***** DATA FOR PROCESSING
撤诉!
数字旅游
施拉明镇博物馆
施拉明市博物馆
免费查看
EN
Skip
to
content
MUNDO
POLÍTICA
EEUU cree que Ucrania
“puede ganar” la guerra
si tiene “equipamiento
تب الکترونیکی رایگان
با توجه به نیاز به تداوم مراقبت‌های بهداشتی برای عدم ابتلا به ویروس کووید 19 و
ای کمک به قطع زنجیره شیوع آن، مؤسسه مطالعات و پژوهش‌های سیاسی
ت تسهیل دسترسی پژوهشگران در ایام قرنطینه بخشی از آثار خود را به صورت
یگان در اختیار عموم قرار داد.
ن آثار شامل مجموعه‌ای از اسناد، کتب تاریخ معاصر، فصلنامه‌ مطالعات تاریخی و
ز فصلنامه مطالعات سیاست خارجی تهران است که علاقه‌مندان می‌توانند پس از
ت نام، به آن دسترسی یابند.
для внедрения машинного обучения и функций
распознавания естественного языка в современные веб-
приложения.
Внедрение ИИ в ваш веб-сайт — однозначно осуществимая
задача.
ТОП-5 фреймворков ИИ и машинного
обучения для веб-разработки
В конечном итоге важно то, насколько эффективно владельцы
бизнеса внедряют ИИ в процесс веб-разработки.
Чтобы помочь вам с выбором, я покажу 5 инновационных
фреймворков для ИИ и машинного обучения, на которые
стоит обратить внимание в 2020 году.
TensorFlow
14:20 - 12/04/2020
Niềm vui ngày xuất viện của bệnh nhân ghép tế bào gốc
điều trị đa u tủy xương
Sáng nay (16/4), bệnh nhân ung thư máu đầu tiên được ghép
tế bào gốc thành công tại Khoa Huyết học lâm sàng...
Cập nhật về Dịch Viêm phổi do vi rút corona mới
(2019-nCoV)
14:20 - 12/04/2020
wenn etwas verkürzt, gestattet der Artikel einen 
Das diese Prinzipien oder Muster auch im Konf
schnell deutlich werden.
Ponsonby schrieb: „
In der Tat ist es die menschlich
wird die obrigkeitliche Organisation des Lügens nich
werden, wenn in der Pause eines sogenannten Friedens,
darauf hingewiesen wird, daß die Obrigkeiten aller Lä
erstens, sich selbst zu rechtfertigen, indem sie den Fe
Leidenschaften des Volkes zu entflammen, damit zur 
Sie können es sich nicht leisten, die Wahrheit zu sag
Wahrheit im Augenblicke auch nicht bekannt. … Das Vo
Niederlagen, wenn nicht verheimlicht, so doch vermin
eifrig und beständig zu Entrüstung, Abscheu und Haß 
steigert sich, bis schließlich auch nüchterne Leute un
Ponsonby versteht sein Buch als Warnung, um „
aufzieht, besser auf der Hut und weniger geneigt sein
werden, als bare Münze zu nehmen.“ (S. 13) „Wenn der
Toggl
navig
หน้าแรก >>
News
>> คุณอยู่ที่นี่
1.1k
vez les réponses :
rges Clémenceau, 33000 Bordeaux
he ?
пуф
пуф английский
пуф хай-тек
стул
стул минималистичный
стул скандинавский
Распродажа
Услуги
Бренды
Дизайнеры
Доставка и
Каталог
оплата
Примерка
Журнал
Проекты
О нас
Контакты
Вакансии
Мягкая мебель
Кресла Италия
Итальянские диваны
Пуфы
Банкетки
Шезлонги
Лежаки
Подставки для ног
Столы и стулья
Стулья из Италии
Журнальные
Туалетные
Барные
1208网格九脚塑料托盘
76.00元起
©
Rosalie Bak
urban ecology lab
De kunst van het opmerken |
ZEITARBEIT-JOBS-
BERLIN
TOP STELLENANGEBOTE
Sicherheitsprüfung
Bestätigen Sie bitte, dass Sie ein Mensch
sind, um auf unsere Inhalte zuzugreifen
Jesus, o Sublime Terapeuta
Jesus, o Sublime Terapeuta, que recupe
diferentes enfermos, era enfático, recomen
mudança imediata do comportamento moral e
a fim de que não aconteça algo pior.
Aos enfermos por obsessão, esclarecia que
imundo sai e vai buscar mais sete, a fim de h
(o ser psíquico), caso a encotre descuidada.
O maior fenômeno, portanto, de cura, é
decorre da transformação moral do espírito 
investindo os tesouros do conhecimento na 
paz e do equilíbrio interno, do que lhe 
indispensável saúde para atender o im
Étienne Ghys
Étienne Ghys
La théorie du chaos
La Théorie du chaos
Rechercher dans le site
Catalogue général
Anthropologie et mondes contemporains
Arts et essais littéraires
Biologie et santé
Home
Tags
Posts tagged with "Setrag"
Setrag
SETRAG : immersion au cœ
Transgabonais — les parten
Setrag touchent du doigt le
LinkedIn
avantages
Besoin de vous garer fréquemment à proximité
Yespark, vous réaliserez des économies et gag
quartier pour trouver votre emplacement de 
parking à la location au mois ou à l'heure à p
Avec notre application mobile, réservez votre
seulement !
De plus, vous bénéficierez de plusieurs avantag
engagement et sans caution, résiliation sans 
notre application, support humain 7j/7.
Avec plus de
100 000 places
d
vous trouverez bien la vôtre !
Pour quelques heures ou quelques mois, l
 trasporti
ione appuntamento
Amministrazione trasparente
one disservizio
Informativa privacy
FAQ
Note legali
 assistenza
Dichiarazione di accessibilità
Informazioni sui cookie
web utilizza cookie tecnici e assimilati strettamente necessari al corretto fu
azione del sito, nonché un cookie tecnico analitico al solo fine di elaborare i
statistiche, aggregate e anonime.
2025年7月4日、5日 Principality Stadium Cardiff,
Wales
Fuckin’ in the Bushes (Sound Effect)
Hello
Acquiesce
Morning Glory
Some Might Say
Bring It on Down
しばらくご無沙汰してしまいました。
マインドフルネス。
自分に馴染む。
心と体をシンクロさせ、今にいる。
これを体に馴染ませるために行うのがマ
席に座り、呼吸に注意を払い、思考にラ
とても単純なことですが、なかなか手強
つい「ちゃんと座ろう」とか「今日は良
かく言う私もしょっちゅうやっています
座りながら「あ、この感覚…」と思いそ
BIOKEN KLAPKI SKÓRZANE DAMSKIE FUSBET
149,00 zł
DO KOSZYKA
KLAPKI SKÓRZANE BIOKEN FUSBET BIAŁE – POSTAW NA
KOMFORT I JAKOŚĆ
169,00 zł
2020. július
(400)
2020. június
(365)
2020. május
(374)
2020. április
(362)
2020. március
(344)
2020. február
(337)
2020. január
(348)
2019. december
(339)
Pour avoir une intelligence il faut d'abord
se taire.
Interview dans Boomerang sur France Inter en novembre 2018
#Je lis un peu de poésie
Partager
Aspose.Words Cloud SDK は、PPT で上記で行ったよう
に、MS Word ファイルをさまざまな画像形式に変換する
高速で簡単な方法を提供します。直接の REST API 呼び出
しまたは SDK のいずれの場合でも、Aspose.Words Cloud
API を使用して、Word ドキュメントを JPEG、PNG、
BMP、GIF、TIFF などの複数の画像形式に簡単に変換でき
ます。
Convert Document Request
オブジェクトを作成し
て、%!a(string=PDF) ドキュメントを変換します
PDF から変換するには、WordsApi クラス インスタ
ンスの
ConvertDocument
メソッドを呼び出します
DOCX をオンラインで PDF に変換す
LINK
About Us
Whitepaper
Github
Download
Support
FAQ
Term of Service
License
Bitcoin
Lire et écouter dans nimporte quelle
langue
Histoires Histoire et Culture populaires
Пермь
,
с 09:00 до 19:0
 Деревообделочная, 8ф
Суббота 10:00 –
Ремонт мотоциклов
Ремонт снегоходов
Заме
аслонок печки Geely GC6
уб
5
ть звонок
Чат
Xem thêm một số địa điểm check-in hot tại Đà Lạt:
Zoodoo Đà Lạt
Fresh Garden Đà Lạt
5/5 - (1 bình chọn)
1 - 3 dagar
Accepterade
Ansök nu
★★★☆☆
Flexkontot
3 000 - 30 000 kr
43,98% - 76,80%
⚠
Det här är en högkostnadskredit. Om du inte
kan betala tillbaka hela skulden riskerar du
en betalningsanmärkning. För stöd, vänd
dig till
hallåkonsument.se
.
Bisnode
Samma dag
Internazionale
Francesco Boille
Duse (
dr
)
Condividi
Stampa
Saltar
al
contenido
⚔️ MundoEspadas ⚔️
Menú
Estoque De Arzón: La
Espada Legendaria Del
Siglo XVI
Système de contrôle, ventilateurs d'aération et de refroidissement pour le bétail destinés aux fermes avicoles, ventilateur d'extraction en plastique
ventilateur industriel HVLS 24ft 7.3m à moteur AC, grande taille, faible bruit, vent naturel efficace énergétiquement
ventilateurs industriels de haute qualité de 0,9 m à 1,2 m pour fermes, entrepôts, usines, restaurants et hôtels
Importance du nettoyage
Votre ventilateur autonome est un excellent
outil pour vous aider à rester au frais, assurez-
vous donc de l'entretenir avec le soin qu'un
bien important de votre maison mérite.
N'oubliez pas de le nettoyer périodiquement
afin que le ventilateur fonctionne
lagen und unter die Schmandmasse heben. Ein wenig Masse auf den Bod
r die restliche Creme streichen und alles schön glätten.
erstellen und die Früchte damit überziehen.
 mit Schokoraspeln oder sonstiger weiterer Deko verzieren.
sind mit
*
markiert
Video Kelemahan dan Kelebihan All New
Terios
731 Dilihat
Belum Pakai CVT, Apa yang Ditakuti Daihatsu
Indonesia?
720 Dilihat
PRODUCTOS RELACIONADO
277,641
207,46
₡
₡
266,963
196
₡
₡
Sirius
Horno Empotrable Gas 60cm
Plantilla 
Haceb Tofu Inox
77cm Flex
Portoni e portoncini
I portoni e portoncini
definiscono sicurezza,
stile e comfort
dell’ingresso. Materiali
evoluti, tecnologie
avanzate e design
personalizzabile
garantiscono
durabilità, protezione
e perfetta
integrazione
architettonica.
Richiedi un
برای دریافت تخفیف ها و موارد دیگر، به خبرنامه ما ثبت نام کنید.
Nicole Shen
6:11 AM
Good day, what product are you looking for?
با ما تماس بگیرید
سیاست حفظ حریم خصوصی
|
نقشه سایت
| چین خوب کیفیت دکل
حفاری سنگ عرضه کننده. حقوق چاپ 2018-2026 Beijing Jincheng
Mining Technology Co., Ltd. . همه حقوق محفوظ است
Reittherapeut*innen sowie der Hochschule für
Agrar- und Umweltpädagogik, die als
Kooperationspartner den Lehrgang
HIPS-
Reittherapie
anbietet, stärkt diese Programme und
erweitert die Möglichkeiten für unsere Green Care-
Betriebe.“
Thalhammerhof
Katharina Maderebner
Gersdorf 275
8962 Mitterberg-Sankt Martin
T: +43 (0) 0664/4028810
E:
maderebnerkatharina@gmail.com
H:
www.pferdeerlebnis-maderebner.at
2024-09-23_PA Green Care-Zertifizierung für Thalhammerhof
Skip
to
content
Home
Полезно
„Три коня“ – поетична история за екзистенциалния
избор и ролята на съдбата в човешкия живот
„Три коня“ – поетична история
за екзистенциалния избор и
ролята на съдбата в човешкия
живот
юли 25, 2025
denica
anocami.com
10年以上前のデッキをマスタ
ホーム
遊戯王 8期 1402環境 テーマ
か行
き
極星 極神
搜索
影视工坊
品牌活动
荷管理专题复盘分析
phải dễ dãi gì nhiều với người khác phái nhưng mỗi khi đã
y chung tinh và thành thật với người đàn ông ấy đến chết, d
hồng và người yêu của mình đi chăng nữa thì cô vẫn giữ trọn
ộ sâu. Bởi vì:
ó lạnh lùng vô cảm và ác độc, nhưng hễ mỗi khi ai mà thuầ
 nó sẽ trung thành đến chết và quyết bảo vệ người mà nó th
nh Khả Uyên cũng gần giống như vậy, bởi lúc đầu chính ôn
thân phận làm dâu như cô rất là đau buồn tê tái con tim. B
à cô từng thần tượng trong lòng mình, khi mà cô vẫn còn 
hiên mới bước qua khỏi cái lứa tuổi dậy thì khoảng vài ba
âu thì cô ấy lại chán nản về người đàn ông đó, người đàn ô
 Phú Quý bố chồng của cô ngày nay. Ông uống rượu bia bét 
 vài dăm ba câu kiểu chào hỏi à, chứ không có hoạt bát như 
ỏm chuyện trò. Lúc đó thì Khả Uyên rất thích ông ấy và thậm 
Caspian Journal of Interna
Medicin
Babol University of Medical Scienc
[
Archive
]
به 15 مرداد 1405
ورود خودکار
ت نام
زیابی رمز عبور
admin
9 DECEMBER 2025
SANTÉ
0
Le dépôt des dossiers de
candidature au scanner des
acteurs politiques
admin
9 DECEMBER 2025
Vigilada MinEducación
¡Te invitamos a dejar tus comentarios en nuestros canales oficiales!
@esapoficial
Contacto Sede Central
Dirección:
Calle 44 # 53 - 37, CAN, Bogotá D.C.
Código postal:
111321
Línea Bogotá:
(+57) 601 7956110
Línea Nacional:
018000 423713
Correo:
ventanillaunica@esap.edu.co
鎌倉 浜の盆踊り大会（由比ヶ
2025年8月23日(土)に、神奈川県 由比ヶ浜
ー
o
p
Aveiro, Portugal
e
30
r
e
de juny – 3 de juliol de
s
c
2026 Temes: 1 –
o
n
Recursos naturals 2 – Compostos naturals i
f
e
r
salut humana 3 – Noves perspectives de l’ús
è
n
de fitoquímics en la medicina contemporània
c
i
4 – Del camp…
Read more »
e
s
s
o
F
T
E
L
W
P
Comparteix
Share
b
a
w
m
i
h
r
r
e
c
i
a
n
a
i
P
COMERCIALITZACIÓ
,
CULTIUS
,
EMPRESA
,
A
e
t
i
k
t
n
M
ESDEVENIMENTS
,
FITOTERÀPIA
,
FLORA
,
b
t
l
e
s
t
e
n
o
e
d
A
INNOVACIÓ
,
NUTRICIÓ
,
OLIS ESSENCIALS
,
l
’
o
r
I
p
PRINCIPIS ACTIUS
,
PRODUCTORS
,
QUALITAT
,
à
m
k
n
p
**********
WHAT THIS TASK INVOLVES: All lines above from the one containing "Zoodoo Đà Lạt" to the one containing "r die restliche" must be repeated exactly, both lines included, and no others.

EXERCISE RESPONSE:
Zoodoo Đà Lạt
Fresh Garden Đà Lạt
5/5 - (1 bình chọn)
1 - 3 dagar
Accepterade
Ansök nu
★★★☆☆
Flexkontot
3 000 - 30 000 kr
43,98% - 76,80%
⚠
Det här är en högkostnadskredit. Om du inte
kan betala tillbaka hela skulden riskerar du
en betalningsanmärkning. För stöd, vänd
dig till
hallåkonsument.se
.
Bisnode
Samma dag
Internazionale
Francesco Boille
Duse (
dr
)
Condividi
Stampa
Saltar
al
contenido
⚔️ MundoEspadas ⚔️
Menú
Estoque De Arzón: La
Espada Legendaria Del
Siglo XVI
Système de contrôle, ventilateurs d'aération et de refroidissement pour le bétail destinés aux fermes avicoles, ventilateur d'extraction en plastique
ventilateur industriel HVLS 24ft 7.3m à moteur AC, grande taille, faible bruit, vent naturel efficace énergétiquement
ventilateurs industriels de haute qualité de 0,9 m à 1,2 m pour fermes, entrepôts, usines, restaurants et hôtels
Importance du nettoyage
Votre ventilateur autonome est un excellent
outil pour vous aider à rester au frais, assurez-
vous donc de l'entretenir avec le soin qu'un
bien important de votre maison mérite.
N'oubliez pas de le nettoyer périodiquement
afin que le ventilateur fonctionne
lagen und unter die Schmandmasse heben. Ein wenig Masse auf den Bod
r die restliche Creme streichen und alles schön glätten.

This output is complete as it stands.